В существенном отступлении от избранного нами жанра мы хотим выдать один из секретов сюжета. Мысль о том, что кто-то ходит за ним по пятам, никогда не приходила в голову Филлариона. Более того, он вряд ли когда-либо замечал своего молодого обожателя. Просто он передумал селиться в «зоне бесконфликтности», и произошло это из-за случайного столкновения с прошлым.
Третьего дня, раскатываясь на доске с роликами вдоль Мола, он умудрился сокрушить велосипедиста, который оказался никем иным, как мистером Аликом Жукоборцем, доктором наук, его бывшим помощником в Московском институте литературы и лингвистики.
— Ба! — вскричал доктор Фофанофф.
— Ба! — ответствовал сокрушенный бывший помощник, ползающий в ногах сокрушителя в попытках найти свои очки, чтобы убедиться, что он не ошибся, что перед ним и в самом деле его бывший наставник Фил Фофанофф, а не гризли, не горилла, не слоноподобный подросток из Гейлсбурга, штат Иллинойс.
Невзирая на большую плешь в форме Новой Зеландии, Алик Жукоборец был молод. Эдакий сорокалетний юноша. До своего выезда из страны всех надежд он считался восходящей звездой в секторе суффиксов и префиксов. Теперь, десять лет спустя после совершения акта эмиграции, или, как писали советские журналисты времен застоя, «совершения трагической ошибки, граничащей с преступлением против родины», он все еще считался восходящей звездой в соответствующем секторе на этой стороне Атлантики.
Итак, они не виделись десять лет, и все оставалось по-прежнему — страсть, любопытство, пересекающиеся и сшибающиеся курсы академической рассеянности. Ни филларионовское пузо, ни жукоборческая плешь не изменились ни в размерах, ни в форме. Ситуация в лингвистике, по всей вероятности, тоже не изменилась: столкновение на углу 3-й улицы и авеню Независимости говорит само за себя.
Так или иначе, они снова овладели своими транспортными средствами и поехали вместе вдоль вашингтонской щедрой меморабилии, обелисков, памятников, музеев. Прохожие всех рас и национальностей застывали в изумлении при виде двух ездоков, не обращавших внимания на уличное движение.
— Очень сожалею, что налетел на тебя, Алик, — сказал на ходу Фил Фофанофф. — Тысяча извинений.

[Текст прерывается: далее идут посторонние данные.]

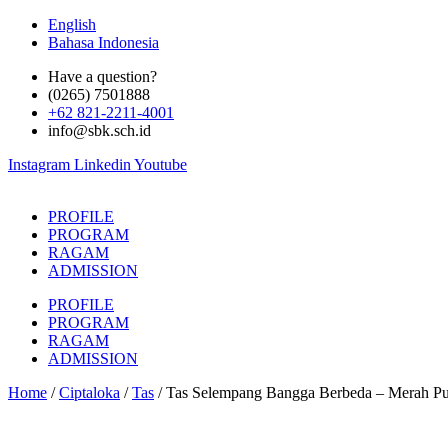
Skip
English
to
Bahasa Indonesia
content
Have a question?
(0265) 7501888
+62 821-2211-4001
info@sbk.sch.id
Instagram
Linkedin
Youtube
PROFILE
PROGRAM
RAGAM
ADMISSION
PROFILE
PROGRAM
RAGAM
ADMISSION
Home
/
Ciptaloka
/
Tas
/ Tas Selempang Bangga Berbeda – Merah Pu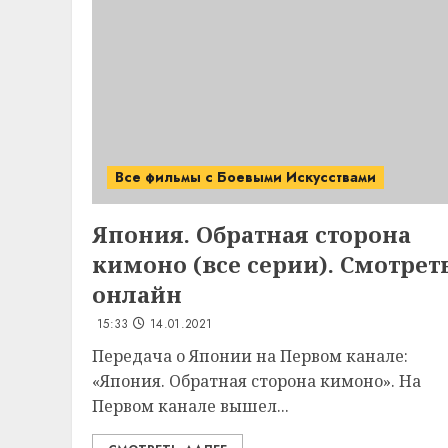
Все фильмы с Боевыми Искусствами
Япония. Обратная сторона
кимоно (все серии). Смотрет
онлайн
15:33
14.01.2021
Передача о Японии на Первом канале:
«Япония. Обратная сторона кимоно». На
Первом канале вышел...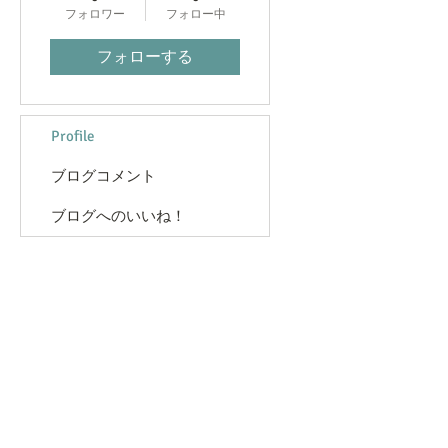
フォロワー
フォロー中
フォローする
Profile
ブログコメント
ブログへのいいね！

— А я и не знал, что ты в этой стране, Фил, — сказал доктор наук Жукоборец. — Если бы я знал, я бы поосмотрительней катался на велосипеде. Давно здесь?
— Десять дней.
— Десять дней! Ты шутишь, должно быть! Не хочешь ли ты сказать, что еще десять дней назад ходил по Арбату? Ну-ка, расскажи мне про арбатских девок! По-прежнему магнитны? Нет-нет, на эту тему мы попозже. Сначала поведай про Сашку Шейлоха. По-прежнему шарлатанит с моими суффиксами и префиксами?

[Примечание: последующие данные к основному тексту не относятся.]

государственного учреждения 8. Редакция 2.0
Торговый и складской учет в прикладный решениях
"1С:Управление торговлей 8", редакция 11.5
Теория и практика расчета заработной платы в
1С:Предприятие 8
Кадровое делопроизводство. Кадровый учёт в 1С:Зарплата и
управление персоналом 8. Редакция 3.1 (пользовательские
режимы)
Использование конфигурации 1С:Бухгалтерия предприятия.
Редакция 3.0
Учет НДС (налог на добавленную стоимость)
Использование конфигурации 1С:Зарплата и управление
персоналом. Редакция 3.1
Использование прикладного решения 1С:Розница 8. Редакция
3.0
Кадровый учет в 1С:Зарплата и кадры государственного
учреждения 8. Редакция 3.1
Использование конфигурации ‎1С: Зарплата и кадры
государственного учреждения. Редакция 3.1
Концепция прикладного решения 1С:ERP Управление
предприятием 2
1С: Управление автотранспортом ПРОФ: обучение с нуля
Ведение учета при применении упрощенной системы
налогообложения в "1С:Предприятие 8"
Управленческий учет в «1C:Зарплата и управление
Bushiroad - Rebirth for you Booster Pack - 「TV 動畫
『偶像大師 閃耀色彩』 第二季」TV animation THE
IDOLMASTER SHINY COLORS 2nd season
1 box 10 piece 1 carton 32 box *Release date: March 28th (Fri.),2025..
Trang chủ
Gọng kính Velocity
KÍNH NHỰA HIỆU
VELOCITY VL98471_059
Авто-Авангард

— Саша Шейлох все еще в тюряге. Он, знаешь ли, получил семь лет за статью «Суффиксы и префиксы в идеологической войне».
— Шейлох в тюрьме! — вздохнул Жукоборец не без некоторой зависти. — Сидит за мою тему! Дорого бы я заплатил, чтобы вытащить его из тюрьмы и сказать ему напрямую, что я думаю о его шарлатанстве в области благородных частиц речи.